Моя мать улыбается, она слишком хорошо воспитана, чтобы критиковать людей, у которых находится в гостях.
Но Тио, видно, не согласен. Он протягивает руку, берет со столика модный журнал и перелистывает его.
— А потом, — говорит он, — вот что получается.
На нескольких страницах моды для девочек-подростков. Потом одна за другой страницы — «модели очень молодые», они представляют двадцатилетних, опять двадцатилетних, еще двадцатилетних с их тонкими силуэтами, кукольными профилями. Потом внезапный скачок: две страницы — строгая элегантность для дам весьма зрелых (правда, худых). Между теми и этими никаких возрастов нет.
— Видишь, — продолжает Тио, — для тридцатилетних моды не существует, это не случайность. Тридцатилетние — они между молодыми и старыми… — Он колеблется, потом бросает: — No woman's land!.[17]
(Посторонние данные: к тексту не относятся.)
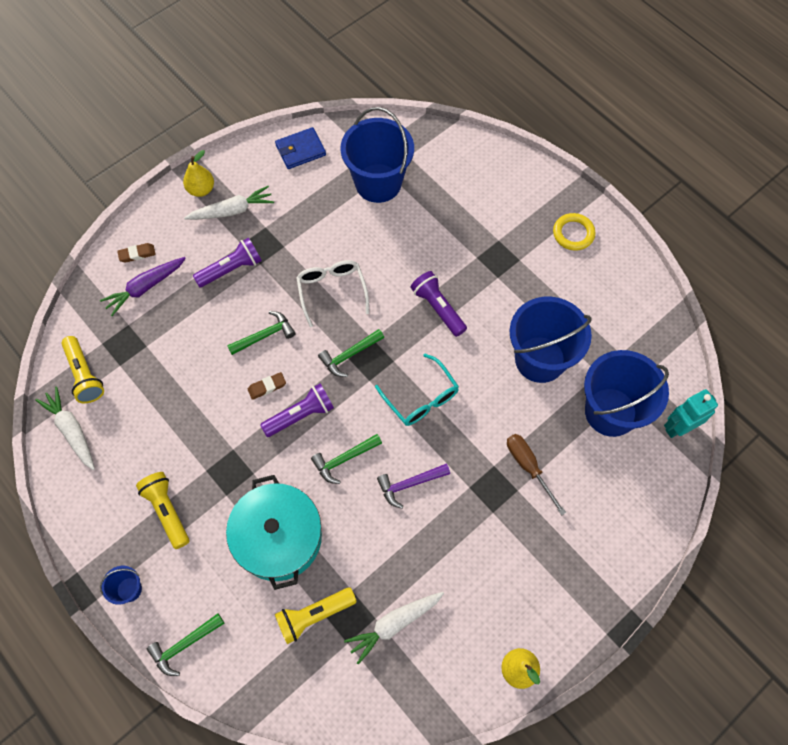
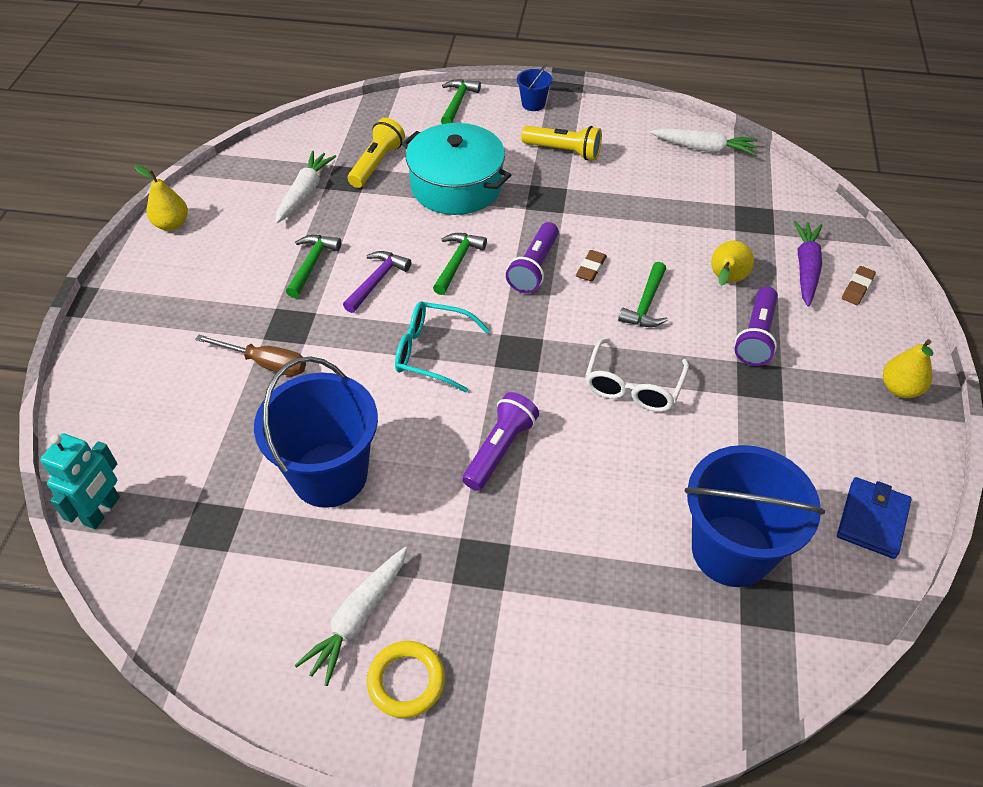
camera: 140 degrees right, 15 degrees down
yellow flashlight [61,336,104,403] -> none
white carrot [184,186,274,220] -> white carrot moved to [295,547,407,686]
white glasses [296,260,369,327] -> white glasses turned 75 degrees clockwise [585,338,689,412]
green hammer [318,329,384,377] -> green hammer moved to [286,235,341,298]
purple flashlight [411,271,467,337] -> purple flashlight turned 75 degrees counterclockwise [462,392,539,491]
blue bucket [584,350,669,437] -> none
none -> yellow pear [711,241,754,286]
Вчера — праздник. Сегодня — траур.
Когда Даноре, мой друг, а здесь, в суде, мой соперник, закончил свое выступление и сел, я в знак одобрения незаметно показал ему большой палец. Даноре постоянно заботится о совершенстве формы. Теперь предстояло выступить мне, чтобы опровергнуть его по существу дела. Но когда я обернулся, желая оценить, какой эффект произвела его речь на публику, то сразу увидел, что в зале заседаний находится Мариэтт; она махнула рукой, желая предупредить, что она меня ожидает. Что же там еще случилось?
Ответим пока кивком, медленным и серьезным, как поступают занятые делом люди. Мне неприятно, когда она приходит ко мне в суд, не хочу, чтоб личная жизнь вторгалась в служебную. Здесь метр Бретодо совсем другой человек. Он входит через центральную дверь, украшенную фронтоном, под своды перистиля с колоннами. Как и старшина адвокатского сословия, как и прокурор, метр Бретодо проходит с кожаным портфелем в зал ожидания, и значение его персоны окончательно утверждается в зале суда, когда он эффектно взмахивает широкими рукавами своей мантии.
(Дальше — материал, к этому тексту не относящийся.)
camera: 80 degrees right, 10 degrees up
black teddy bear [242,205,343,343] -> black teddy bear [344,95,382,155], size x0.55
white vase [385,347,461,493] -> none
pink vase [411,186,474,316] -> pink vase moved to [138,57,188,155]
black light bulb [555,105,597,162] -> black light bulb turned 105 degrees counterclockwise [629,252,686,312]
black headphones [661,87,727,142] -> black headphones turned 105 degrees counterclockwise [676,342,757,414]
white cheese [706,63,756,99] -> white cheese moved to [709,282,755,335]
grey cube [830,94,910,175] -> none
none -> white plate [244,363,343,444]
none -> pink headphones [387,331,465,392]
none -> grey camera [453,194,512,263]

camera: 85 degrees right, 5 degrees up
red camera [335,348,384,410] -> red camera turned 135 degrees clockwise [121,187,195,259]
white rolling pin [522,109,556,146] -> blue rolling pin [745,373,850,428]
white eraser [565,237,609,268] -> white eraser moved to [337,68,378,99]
— Метр, мы слушаем вас, — говорит председатель суда Альбен.
Он слушает меня, полузакрыв глаза. Первый заседатель делает какие-то заметки, которые, как я много раз замечал, перемежаются маленькими рисунками; второй заседатель, удобно прислонившись к спинке кресла, с бычьим величием уставился куда-то в пространство. Торс у меня укрыт судейской мантией, подбородок подперт белыми брыжами, я покашливаю, прочищая голос. Судейский наряд превосходно задуман. Он импонирует публике и мне также. Ах, как помогает во время выступления эта мантия, немного напоминающая сутану. Она наделяет вас какой-то особой значительностью, уподобляет адвоката служителям всевышнего, посвятившим себя облегчению несчастной участи страдающих в земной юдоли. Я просто не могу себе представить, как бы это я выступал на суде в обычной одежде. Не удалось бы мне так взывать к правосудию, защищая какого-нибудь забулдыгу из Сен-Сержа или сводника с улицы де ля Шатр. А вот стоит мне надеть судейскую мантию — я совсем другой человек. И мне тогда гораздо легче обращаться к букве и духу Закона, на которые во всех случаях ссылается даже самая сомнительная невинность. Тут у меня найдется множество аргументов в защиту интересов разных виноделов, владельцев шиферных карьеров, садоводов. Per fas et nef as,[18]я поднимаюсь над судебными прениями, которые правым и неправым дают равные шансы защитить свои интересы. И если в данный момент мне надо выступать против спекулянтов, занимающихся строительством жилых домов, то случай может заставить меня стать на их защиту. Один из них — глава строительства — недовольно морщится, слушая мои возражения.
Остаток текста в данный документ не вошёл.